Your mentor could be a professor who inspires you, a boss who is always challenging you to do better, or even a local business owner you’re friendly with.
It’s also important to choose someone who you feel comfortable with since you’ll spend a lot of time together to build a trusting relationship. Once you’ve found a mentor, meet with them regularly, and be prepared to listen and learn.
5. Determine your goals
As a leader, it’s important to have a clear vision for your team. Without this, it can be difficult to make decisions and provide direction.
To determine your goals, start by thinking about what you want to achieve in both the short-term and long-term. Then, you can start to develop a detailed plan by setting goals that are specific, measurable, achievable, relevant and time-bound.
It’s also important to keep your team in mind when setting goals. Your goals should align with the skills and abilities of your team, and the overall strategy of your organisation.
Once you’ve decided on your goals or strategy, it’s important to communicate that to your team. By sharing your vision, you can inspire and motivate them to work towards a common goal. Clear communication makes sure everyone is on the same page, working towards the same objectives.
6. Admit when you fail and move on
Everyone makes mistakes. As a leader, it’s important to admit when you’ve failed and learn from it. This shows your team that you’re human and willing to learn from your mistakes. If you’re willing to accept responsibility, it builds trust and credibility with your team.
Use your failures as opportunities to improve. By reflecting on your mistakes, you’ll identify areas for improvement and adapt your strategy. Sharing your learnings with your team creates a culture of learning and growth.
To learn more about how to improve as a leader and turn your mistakes into positive learnings for yourself and your team, take the People Management Skills course by CIPD.
How do you demonstrate leadership skills
If you’re jostling for a place on the management table at work, those who decide who gets the next promotion will be watching your leadership skills to see if you have what it takes.
But how can you show you have leadership skills without being in a leadership position? After all, you don’t want to be barking orders at colleagues who work in the same job as you.
Well, the truth is, you don’t have to. Leaders may have to give instructions to team members, but that is only a small part of their job. You can focus on displaying the other key leadership skills that will help others, such as:
- Offering to help a colleague who is having problems
- Being supportive and encouraging
- Praising fellow workers for good work
- Giving credit to others
- Showing empathy for people with difficult tasks
- Communicating effectively
- Working to improve team morale in difficult times
You don’t have to start swanning around the office solving disputes and taking on a managerial type persona. Ultimately, many of these items just mean that you’re being a helpful and proactive colleague.

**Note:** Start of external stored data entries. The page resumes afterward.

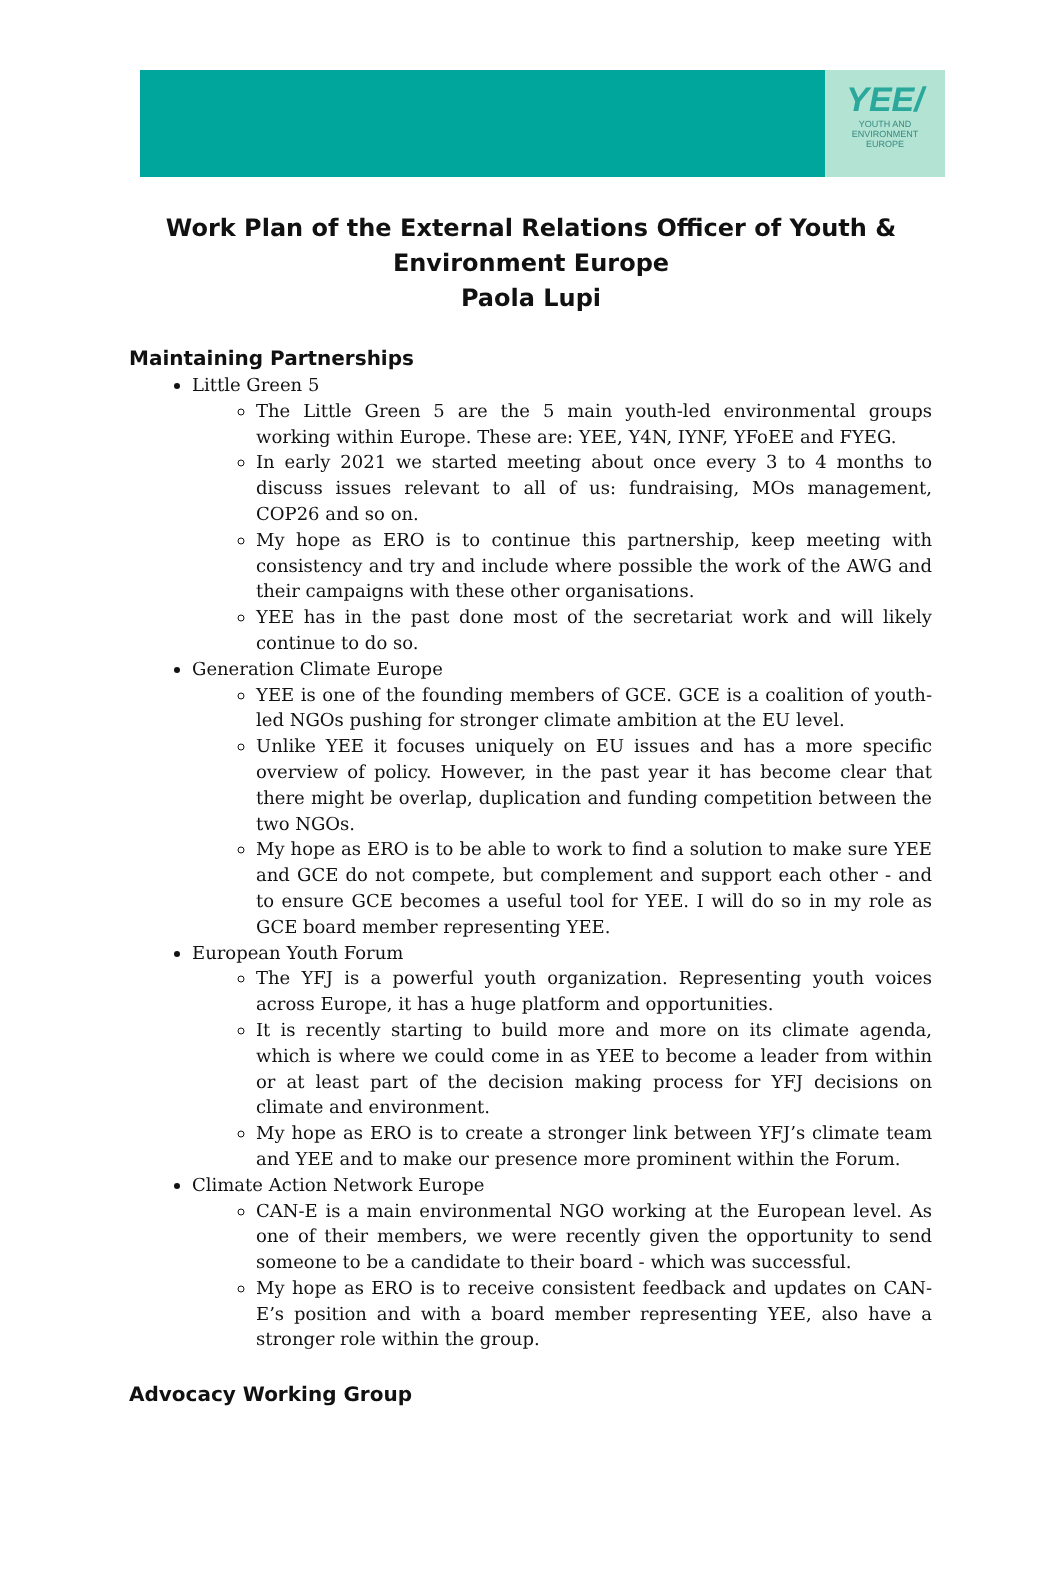YEE/
YOUTH AND
ENVIRONMENT
EUROPE
Work Plan of the External Relations Officer of Youth &
Environment Europe
Paola Lupi
Maintaining Partnerships
Little Green 5
The Little Green 5 are the 5 main youth-led environmental groups working within Europe. These are: YEE, Y4N, IYNF, YFoEE and FYEG.
In early 2021 we started meeting about once every 3 to 4 months to discuss issues relevant to all of us: fundraising, MOs management, COP26 and so on.
My hope as ERO is to continue this partnership, keep meeting with consistency and try and include where possible the work of the AWG and their campaigns with these other organisations.
YEE has in the past done most of the secretariat work and will likely continue to do so.
Generation Climate Europe
YEE is one of the founding members of GCE. GCE is a coalition of youth-led NGOs pushing for stronger climate ambition at the EU level.
Unlike YEE it focuses uniquely on EU issues and has a more specific overview of policy. However, in the past year it has become clear that there might be overlap, duplication and funding competition between the two NGOs.
My hope as ERO is to be able to work to find a solution to make sure YEE and GCE do not compete, but complement and support each other - and to ensure GCE becomes a useful tool for YEE. I will do so in my role as GCE board member representing YEE.
European Youth Forum
The YFJ is a powerful youth organization. Representing youth voices across Europe, it has a huge platform and opportunities.
It is recently starting to build more and more on its climate agenda, which is where we could come in as YEE to become a leader from within or at least part of the decision making process for YFJ decisions on climate and environment.
My hope as ERO is to create a stronger link between YFJ’s climate team and YEE and to make our presence more prominent within the Forum.
Climate Action Network Europe
CAN-E is a main environmental NGO working at the European level. As one of their members, we were recently given the opportunity to send someone to be a candidate to their board - which was successful.
My hope as ERO is to receive consistent feedback and updates on CAN-E’s position and with a board member representing YEE, also have a stronger role within the group.
Advocacy Working Group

Then, when that interview does come around, you will have plenty of examples of your leadership skills to use. Some of which the people interviewing you will have seen you do first-hand.
Leadership is a complex topic. From setting goals to admitting failure, there are many ways to improve your leadership skills. It’s important to remember that there is no one-size-fits-all approach to leadership. It’s a self-development process that takes introspection, time, and commitment.